In 1994, the U.S. and Mexico agreed to allow each other’s trucks into the interior of their countries to transport goods as part of the North American Free Trade Agreement, but trucks were not to compete with domestic trucking within the country. In 2001, the World Trade Organization found the U.S. in violation of the agreement for not allowing Mexican trucks and authorized Mexico to retaliate. In 2007, the Bush administration initiated a pilot program allowing some Mexican trucks to make deliveries to Chicago. But the Teamsters opposed the program, citing safety and job loss concerns, and by March of 2009, Congress had cut funding and ended it.

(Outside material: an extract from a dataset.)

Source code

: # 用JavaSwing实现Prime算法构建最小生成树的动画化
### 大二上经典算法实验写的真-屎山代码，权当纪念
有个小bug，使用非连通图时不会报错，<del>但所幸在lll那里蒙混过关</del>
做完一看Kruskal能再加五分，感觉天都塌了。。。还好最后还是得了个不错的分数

Mexico retaliated with tariffs of 5 to 45 percent on U.S. goods and expanded it in 2010. Some 99 products were valued at $2.4 billion by the U.S. Chamber of Commerce when they were targeted in 2009, 2010 and 2011. Washington apples, pork, dairy, fruit, grain, potatoes and Christmas trees suffered huge losses as a result of the tariffs, so in 2011 another agreement was reached to renew the pilot program and end the tariffs.
“The purpose of the program was to evaluate the safety of cross-border, long-haul operations,” Marissa Padilla, a spokeswoman for the Federal Motor Carrier Safety Administration said.
But just prior to this most recent pilot program ending, Todd Spencer, executive vice president of the Owner-Operator Independent Drivers Association, wrote a letter to the FMCSA on October 1st saying that too few Mexican truckers participated in the program to meet congressional requirements for statistical validity. “Only two Mexican carriers accounted for more than 81 percent of inspections and 90 percent of border crossings. Further, safety regulations have largely been unenforced on Mexican carriers. But FMCSA staff gave the impression in July that it hopes to extend or make the program permanent”, Spencer said.
Mark Powers, vice president of NW Horticultural Council addressed the ongoing problem, which has yet to see a solution. “This is a very sensitive issue. The government conducted over 5,000 truck and driver inspections during the pilot and hopefully it gained what it was looking for and a regulatory decision can be made and we can move forward,” he said.
What do you think? Will there ever be a win-win solution for all sides?